Problem requirements :: The expected answer is every line from the material below that has the word "before".

Dataset excerpts ::
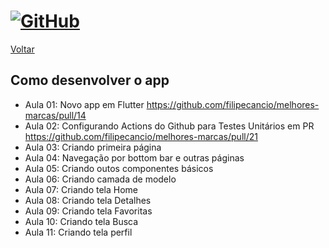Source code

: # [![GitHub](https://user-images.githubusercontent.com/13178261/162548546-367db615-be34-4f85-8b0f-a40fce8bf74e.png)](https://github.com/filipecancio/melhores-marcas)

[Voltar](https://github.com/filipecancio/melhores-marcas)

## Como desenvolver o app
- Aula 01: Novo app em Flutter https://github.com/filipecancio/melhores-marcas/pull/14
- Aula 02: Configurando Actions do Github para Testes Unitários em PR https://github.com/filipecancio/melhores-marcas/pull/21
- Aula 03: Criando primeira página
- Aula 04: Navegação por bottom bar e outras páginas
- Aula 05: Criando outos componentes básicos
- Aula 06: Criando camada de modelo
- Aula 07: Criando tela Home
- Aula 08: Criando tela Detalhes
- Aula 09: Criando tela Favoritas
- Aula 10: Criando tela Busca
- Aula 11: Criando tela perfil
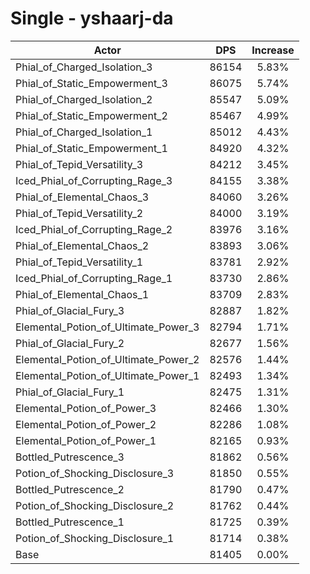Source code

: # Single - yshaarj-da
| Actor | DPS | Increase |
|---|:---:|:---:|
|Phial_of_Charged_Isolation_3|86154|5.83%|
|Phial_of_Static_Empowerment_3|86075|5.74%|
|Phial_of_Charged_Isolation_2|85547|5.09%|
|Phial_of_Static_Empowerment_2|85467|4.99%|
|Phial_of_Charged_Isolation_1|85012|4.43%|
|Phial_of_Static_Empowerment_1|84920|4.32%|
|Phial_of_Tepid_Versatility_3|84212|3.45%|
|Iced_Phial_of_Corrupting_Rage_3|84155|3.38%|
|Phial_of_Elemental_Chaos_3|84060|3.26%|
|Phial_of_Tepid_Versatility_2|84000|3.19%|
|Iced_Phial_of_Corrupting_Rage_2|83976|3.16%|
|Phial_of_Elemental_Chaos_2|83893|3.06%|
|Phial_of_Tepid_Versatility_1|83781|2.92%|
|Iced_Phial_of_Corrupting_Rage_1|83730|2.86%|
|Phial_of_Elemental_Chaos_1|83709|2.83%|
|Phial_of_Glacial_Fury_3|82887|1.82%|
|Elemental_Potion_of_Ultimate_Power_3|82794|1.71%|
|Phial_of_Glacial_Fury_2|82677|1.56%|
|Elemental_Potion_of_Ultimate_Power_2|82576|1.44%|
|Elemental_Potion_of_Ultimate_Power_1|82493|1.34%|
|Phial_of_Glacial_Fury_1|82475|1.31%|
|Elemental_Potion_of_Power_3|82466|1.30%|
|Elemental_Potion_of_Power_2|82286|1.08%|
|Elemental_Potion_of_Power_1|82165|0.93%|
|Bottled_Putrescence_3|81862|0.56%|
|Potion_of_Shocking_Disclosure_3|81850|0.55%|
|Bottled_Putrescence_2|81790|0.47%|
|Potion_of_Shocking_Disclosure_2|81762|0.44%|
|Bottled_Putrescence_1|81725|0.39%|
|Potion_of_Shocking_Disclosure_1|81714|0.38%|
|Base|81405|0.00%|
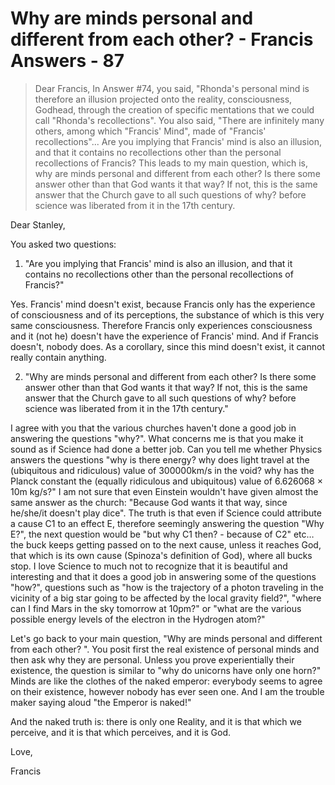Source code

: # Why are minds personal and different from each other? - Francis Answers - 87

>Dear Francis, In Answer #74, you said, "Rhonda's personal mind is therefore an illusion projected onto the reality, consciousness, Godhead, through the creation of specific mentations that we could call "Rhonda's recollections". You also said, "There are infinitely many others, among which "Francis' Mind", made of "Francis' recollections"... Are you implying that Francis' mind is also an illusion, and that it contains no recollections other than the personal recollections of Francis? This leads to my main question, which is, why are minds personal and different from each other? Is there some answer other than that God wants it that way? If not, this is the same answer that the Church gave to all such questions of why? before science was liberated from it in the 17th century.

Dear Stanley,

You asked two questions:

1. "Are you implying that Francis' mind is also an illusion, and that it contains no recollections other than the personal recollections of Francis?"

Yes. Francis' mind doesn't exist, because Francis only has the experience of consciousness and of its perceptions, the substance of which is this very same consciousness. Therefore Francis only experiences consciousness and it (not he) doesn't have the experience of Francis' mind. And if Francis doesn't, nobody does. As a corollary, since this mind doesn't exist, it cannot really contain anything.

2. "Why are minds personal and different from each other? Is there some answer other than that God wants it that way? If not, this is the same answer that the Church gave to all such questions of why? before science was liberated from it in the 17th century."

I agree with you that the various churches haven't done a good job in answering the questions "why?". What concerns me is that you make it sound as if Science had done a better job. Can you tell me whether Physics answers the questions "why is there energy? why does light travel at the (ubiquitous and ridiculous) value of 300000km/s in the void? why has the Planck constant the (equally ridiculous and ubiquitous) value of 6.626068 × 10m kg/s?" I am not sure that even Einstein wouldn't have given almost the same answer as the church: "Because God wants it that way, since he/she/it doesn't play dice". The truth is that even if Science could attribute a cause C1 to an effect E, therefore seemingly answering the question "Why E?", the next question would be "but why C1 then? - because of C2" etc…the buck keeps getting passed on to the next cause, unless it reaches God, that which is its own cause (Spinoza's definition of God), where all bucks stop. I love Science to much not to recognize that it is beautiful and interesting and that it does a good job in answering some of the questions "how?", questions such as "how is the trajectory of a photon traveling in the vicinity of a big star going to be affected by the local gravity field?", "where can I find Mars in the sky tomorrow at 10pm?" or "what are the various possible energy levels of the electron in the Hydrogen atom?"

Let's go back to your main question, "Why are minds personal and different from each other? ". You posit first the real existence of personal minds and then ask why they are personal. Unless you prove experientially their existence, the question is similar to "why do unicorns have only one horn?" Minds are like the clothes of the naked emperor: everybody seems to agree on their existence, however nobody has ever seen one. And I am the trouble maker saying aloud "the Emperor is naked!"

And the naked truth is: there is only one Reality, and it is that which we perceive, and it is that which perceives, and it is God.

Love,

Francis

Your response ::
>Dear Francis, In Answer #74, you said, "Rhonda's personal mind is therefore an illusion projected onto the reality, consciousness, Godhead, through the creation of specific mentations that we could call "Rhonda's recollections". You also said, "There are infinitely many others, among which "Francis' Mind", made of "Francis' recollections"... Are you implying that Francis' mind is also an illusion, and that it contains no recollections other than the personal recollections of Francis? This leads to my main question, which is, why are minds personal and different from each other? Is there some answer other than that God wants it that way? If not, this is the same answer that the Church gave to all such questions of why? before science was liberated from it in the 17th century.
2. "Why are minds personal and different from each other? Is there some answer other than that God wants it that way? If not, this is the same answer that the Church gave to all such questions of why? before science was liberated from it in the 17th century."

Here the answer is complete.